Assuming that your autocorrelation function is a perfect exponential decay, then calculating ACW-e directly gives you the timescale $\tau$. Alternatively, we can fit an exponential decay function to our autocorrelation function and get the decay rate. IntrinsicTimescales.jl uses the Julia package NonlinearSolve.jl for the fitting. In IntrinsicTimescales.jl, this metric is called tau. Note that by default, IntrinsicTimescales.jl cuts the tail of the ACF before fitting. Remember that the ACF estimate gets noisier as we have less and less data for longer lags. If we keep all the ACF, we might fit to the noise as well. By default, the lag where the ACF is cut is 1.1*acw0. You can change this by the parameter n_lags. In the code example below, I show the two methods.

fs = 1 / dt
acwresults_short = acw(data_short_ts, fs, acwtypes=[:acweuler, :tau], average_over_trials=true)
acwresults_long = acw(data_long_ts, fs, acwtypes=[:acweuler, :tau], average_over_trials=true)
acw_e_short, acw_tau_short = acwresults_short.acw_results
acw_e_long, acw_tau_long = acwresults_long.acw_results
println("Short timescale: $(tau_short)")
# 0.01
println("ACW-e estimate of short timescale: $(acw_e_short)")
# 0.0091
println("Curve-fitting estimate of short timescale: $(acw_tau_short)")
# 0.0088
println("Long timescale: $(tau_long)")
# 0.03
println("ACW-e estimate of long timescale: $(acw_e_long)")
# 0.0214
println("Curve-fitting estimate of long timescale: $(acw_tau_long)")
# 0.02

There is one note I should mention before closing: it is possible to skip the zero-lag in the ACF when fitting the exponential decay function. Since the zero-lag is always 1, it doesn't carry any information about the timescale. Especially for cases where sampling rate is very low (I'm talking about fMRI, a TR=1 fMRI data has a sampling rate of 1 Hz), the ACF usually decays from 1 (lag 0) to somewhere around 0.3 to 0.6 (lag 1) which makes the fitting noisier. By reparametrizing the ACF as

\[\textrm{ACF}(l) = A (e^{-\frac{l}{\tau}} + B)\]
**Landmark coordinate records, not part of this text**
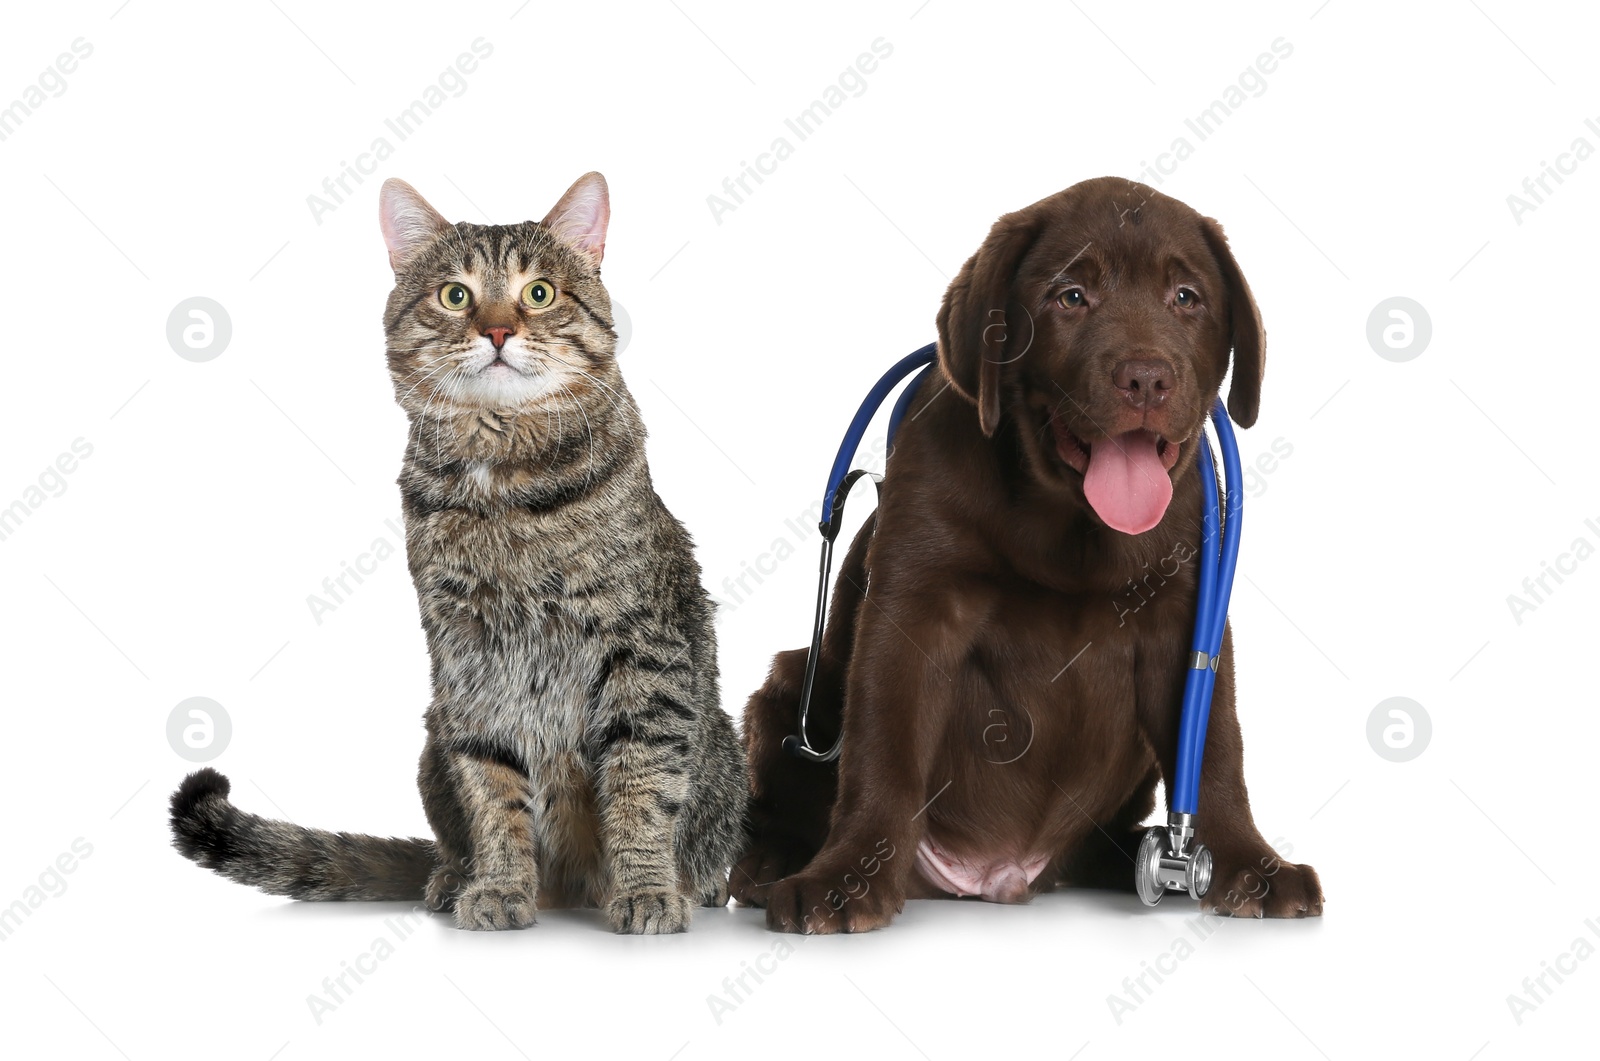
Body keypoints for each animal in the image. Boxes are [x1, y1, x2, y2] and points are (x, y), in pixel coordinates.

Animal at [172, 170, 745, 934]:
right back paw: (452, 876)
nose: (498, 329)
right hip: (432, 736)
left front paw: (648, 887)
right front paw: (499, 884)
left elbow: (641, 782)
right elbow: (493, 791)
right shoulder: (468, 660)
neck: (502, 476)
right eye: (455, 295)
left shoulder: (644, 654)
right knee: (454, 831)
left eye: (540, 292)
where $A$ is the amplitude and $B$ is the offset. The option skip_zero_lag is for this purpose. An example usage is

acw_results = acw(data_short_ts, fs, acwtypes=:tau, skip_zero_lag=true)

Even though we introduced two more parameters to fit, this estimation tends to be more reliable in fMRI data. This method is used in Ito et al., 2020 and Murray et al., 2014.

So far, we always assumed that the ACF is a nice exponential decay. This is rarely the case for EEG/MEG data where oscillatory brain activity (alpha oscillations for example) makes a considerable impact on ACF. We will learn how to deal with it in the next section.